**Задание**.
Перепишите дословно часть отрывка о стихах Кублановского ниже, начиная со слов «Но вот начало» и заканчивая словами «в стихах Кублановского.».

**Приведённый отрывок**.

'''

Солидаризируется с ультрареакционером Достоевским:
Лишь в ночи, в чьи расщелины узкие над снегами запаяна сталь, теплой водкою мальчики русские поминают мадам де Ламбаль.
Но вот начало того же стихотворения:
Заменяли Всевышнего ересью, доказуемой с пеной у рта, Робеспьера с подвязанной челюстью на телеге везли, что шута...
Выходит, Кублановский сочувствует не только мадам де Ламбаль, но и Робеспьеру, что явно не укладывается в рамки вычисленной нами философии. Вряд ли поздний XVIII век в России был золотым веком, однако же, описывая в своих давних, уже ставших хрестоматийными стихах амурные приключения Екатерины Великой с Потемкиным, Зубовым и Орловым, поэт афористически (и весьма убедительно) заключает:
Уж лучше это свинство, да водка, да балык, чем кровь и якобинство парижских прощелыг!
Время прошло. Изменилось слишком многое. Ужас и нечеловеческая грусть появились в стихах Кублановского.

'''

**Записанные данные**.
'''

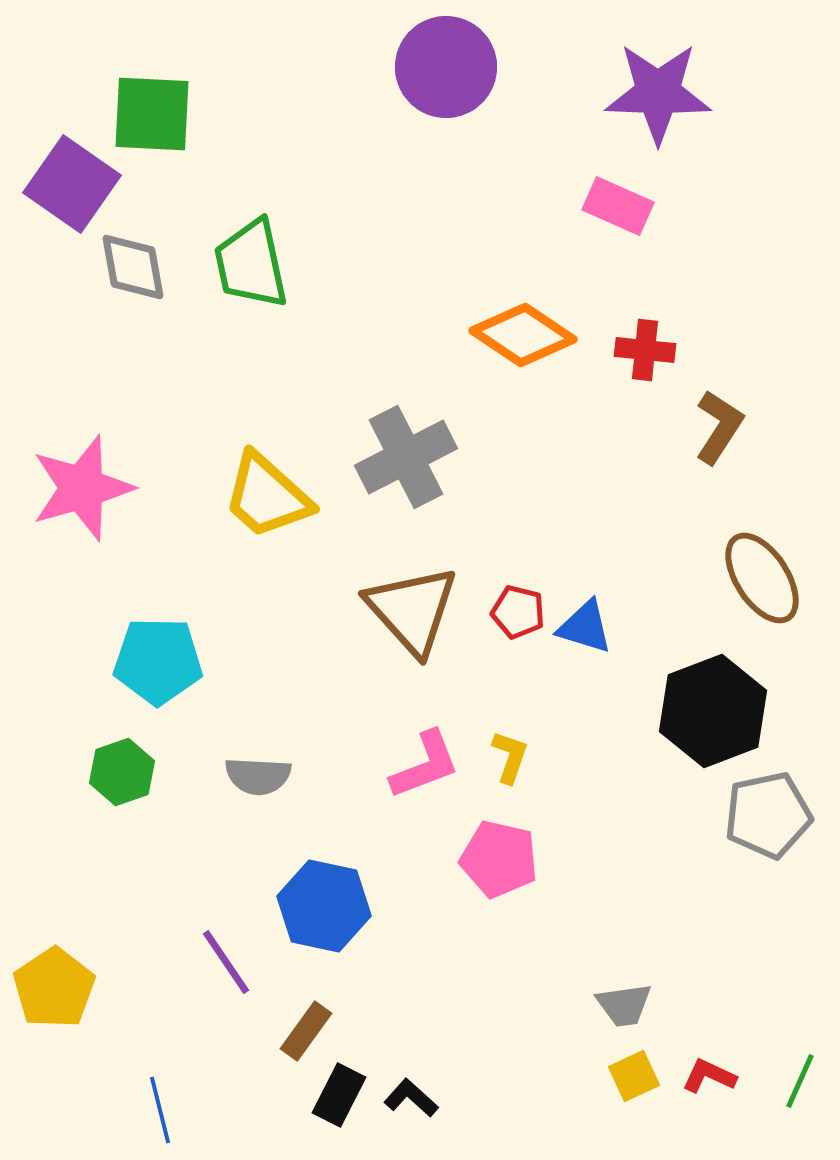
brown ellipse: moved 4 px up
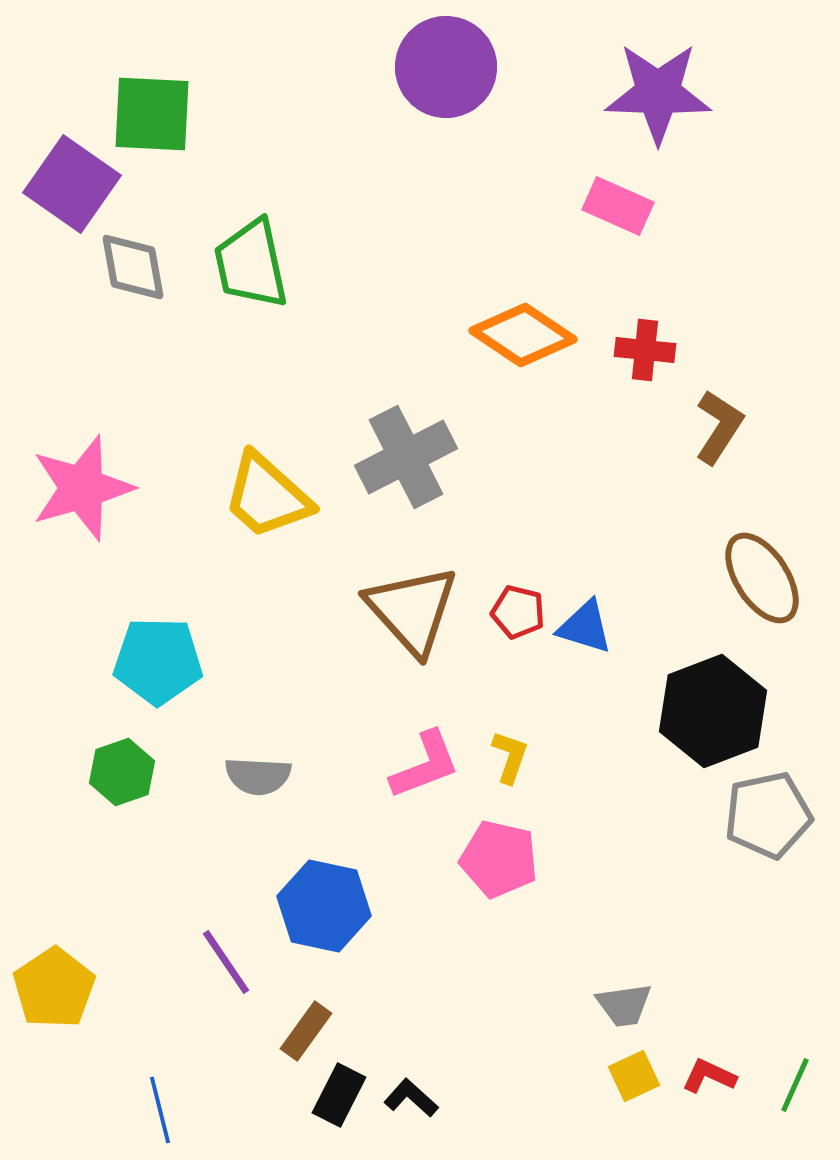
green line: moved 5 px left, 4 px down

'''

**Итоговый ответ**.
Но вот начало того же стихотворения:
Заменяли Всевышнего ересью, доказуемой с пеной у рта, Робеспьера с подвязанной челюстью на телеге везли, что шута...
Выходит, Кублановский сочувствует не только мадам де Ламбаль, но и Робеспьеру, что явно не укладывается в рамки вычисленной нами философии. Вряд ли поздний XVIII век в России был золотым веком, однако же, описывая в своих давних, уже ставших хрестоматийными стихах амурные приключения Екатерины Великой с Потемкиным, Зубовым и Орловым, поэт афористически (и весьма убедительно) заключает:
Уж лучше это свинство, да водка, да балык, чем кровь и якобинство парижских прощелыг!
Время прошло. Изменилось слишком многое. Ужас и нечеловеческая грусть появились в стихах Кублановского.